El aceite se pone en crudo, se introducen las hortalizas, se tapa y se deja a fuego lento hasta que están tiernas.

Calabaza con cebolla estofadas

EN PURÉS O CREMAS

Para hacer un puré las cocemos en un caldo de carne o pescado y luego las trituramos.

Para hacer una crema, las cocemos o rehogamos y después les añadimos nata, crema, bechamel o yemas.

Crema de verduras

RECOMENDACIONES
  • Cuanto más simple sea la forma en que cocinemos las verduras (y todos los alimentos), mejor conservarán sus propiedades.
  • Si el bolsillo y las circunstancias nos lo permiten, lo ideal es consumirlas frescas, recién recolectadas y no tratadas con pesticidas.
zanahorias

  • La Organización Mundial de la Salud recomienda consumir por lo menos 5 unidades de fruta y verduras al día. También se puede entender como “unidad” un vasito de zumo de frutas natural o una cucharada de frutos secos.
  • A pesar de ser recomendable el consumo de algunas verduras y hortalizas crudas, no debe abusarse de ello, sobre todo a la hora de la cena pues su digestión es lenta y pesada y suele producir gases.
  • Para cenar, es preferible, aún a costa de perderse alguna vitamina, consumirlas cocidas o al vapor en vez de crudas.
  • Uno de los grandes beneficios en el consumo de verduras es que aportan a nuestro organismo las bases que neutralizan los ácidos resultantes de los procesos corporales que eliminamos por medio de los riñones, el intestino, la piel y los pulmones.
Rodajas de berenjena

Si os apetece echar un vistazo por el blog, en los enlaces de Ensaladas y Verduras y hortalizas, encontraréis bastantes ejemplos prácticos de todos los procedimientos aquí explicados.

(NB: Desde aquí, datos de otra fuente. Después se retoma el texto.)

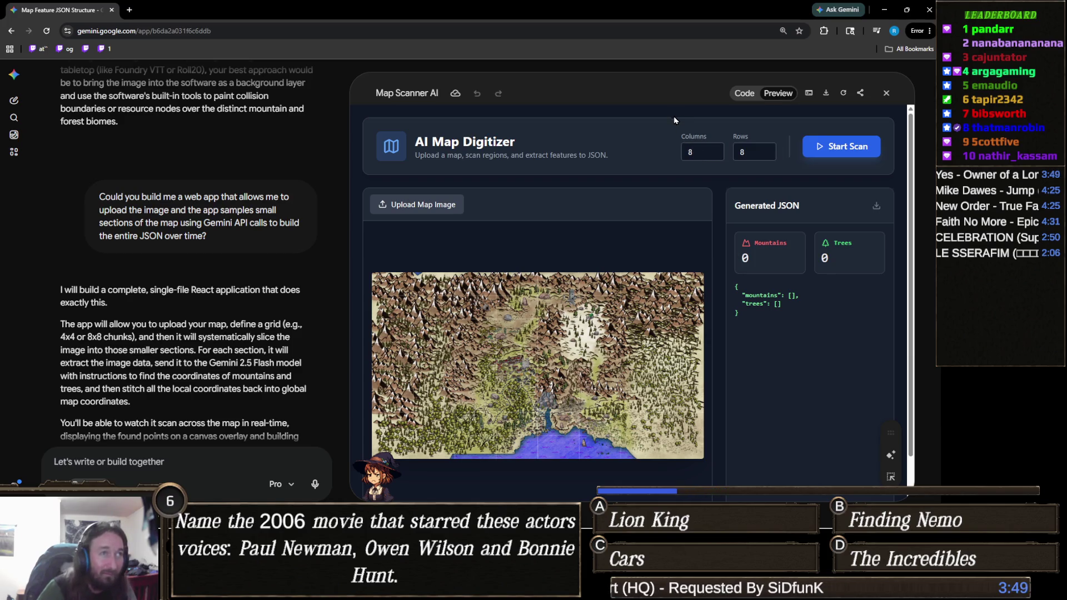
left_click(851, 152)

Otra página interesante puede ser ésta: ¿Y si las verduras congeladas fueran mejor que las frescas? 

Comentarios

  1. ¡Qué maravilla de entrada!

    Siempre que te leo lo de poner sal en el agua de cocción pienso: ¡qué borrica, siempre se te olvida el detalle! A ver si se me queda grabado el detalle, jeje

    Genial, guapa, sencillamente genial.

    Besos.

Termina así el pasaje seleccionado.